*** TEXTO CITADO

Como expliquei num dos primeiros textos sobre o Marco Zero da Vergonha, em outubro de 2011, o leilão da área pública de 15.989 metros quadrados na disputadíssima esquina da Avenida Senador Vergueiro com a Avenida Kennedy, arrematado em 10 de julho de 2008 pela MBigucci, apresentava dois pecados capitais. A empresa de Milton Bigucci participou de uma farsa com pelo menos dois dos outros cinco supostos concorrentes à compra do terreno e, mais tarde, um dos dois supostos adversários, juntou-se à empresa vencedora do leilão, numa sociedade cujo capital social de R$ 1 mil saltou para R$ 20 milhões.

Lembrei também naquele texto que o conjunto da obra de irregularidades envolvendo a área que pertencia à Prefeitura de São Bernardo começou com tratamento quase sigiloso de publicidade dado ao leilão. A presidência do Clube dos Construtores, exercida por Milton Bigucci, não enviou qualquer comunicado às empresas filiadas para tornar a disputa mais intensa. A proximidade do dirigente com o Poder Público o colocava com potencial vantagem concorrencial.

******
*** ITENS

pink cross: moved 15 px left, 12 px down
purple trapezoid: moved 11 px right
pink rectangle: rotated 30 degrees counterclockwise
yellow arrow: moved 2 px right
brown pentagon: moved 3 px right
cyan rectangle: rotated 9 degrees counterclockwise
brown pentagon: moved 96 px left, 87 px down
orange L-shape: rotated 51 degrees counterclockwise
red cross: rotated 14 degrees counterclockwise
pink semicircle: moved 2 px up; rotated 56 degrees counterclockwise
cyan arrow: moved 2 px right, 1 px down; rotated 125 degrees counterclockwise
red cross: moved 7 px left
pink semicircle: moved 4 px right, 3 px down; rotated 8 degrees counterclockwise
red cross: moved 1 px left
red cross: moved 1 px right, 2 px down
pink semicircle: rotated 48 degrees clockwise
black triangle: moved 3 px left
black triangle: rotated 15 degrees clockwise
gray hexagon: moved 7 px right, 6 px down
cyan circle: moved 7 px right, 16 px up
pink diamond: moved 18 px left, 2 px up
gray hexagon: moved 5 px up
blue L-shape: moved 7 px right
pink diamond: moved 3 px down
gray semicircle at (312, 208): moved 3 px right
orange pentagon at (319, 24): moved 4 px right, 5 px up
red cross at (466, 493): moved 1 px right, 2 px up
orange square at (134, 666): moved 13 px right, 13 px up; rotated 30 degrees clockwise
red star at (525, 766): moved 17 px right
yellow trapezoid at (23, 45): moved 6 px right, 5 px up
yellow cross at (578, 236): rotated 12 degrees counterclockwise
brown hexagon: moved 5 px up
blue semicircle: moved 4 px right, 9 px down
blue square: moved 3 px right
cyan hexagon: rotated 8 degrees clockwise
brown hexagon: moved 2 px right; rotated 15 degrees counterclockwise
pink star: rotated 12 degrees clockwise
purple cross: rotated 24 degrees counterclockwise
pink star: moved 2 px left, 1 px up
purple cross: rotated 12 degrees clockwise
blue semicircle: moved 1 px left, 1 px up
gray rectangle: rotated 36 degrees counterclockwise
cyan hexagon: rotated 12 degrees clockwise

******

REQUISITOS:
1. Reproduza o trecho do texto sobre o leilão que começa em "Lembrei também naquele" e segue até "potencial vantagem concorrencial.".
2. Traduza para o inglês a seguinte frase do texto sobre o leilão: "A presidência do Clube dos Construtores, exercida por Milton Bigucci, não enviou qualquer comunicado às empresas filiadas para tornar a disputa mais intensa."
3. Diga se cada afirmação concorda com o texto sobre o leilão. Responda sim ou não e cite literalmente as palavras do texto que decidem a questão.
(a) A área foi arrematada pela MBigucci em 10 de julho de 2008.
(b) A área leiloada tinha 20 mil metros quadrados.
(c) O capital social da sociedade passou de R$ 1 mil para R$ 20 milhões.
A listagem provém de uma fonte distinta da do texto.

RESPOSTAS EM ORDEM:
1.
Lembrei também naquele texto que o conjunto da obra de irregularidades envolvendo a área que pertencia à Prefeitura de São Bernardo começou com tratamento quase sigiloso de publicidade dado ao leilão. A presidência do Clube dos Construtores, exercida por Milton Bigucci, não enviou qualquer comunicado às empresas filiadas para tornar a disputa mais intensa. A proximidade do dirigente com o Poder Público o colocava com potencial vantagem concorrencial.

2. The presidency of the Clube dos Construtores, held by Milton Bigucci, did not send any notice to the member companies to make the competition more intense.

3.
(a) Sim: "arrematado em 10 de julho de 2008 pela MBigucci"
(b) Não: "área pública de 15.989 metros quadrados"
(c) Sim: "cujo capital social de R$ 1 mil saltou para R$ 20 milhões"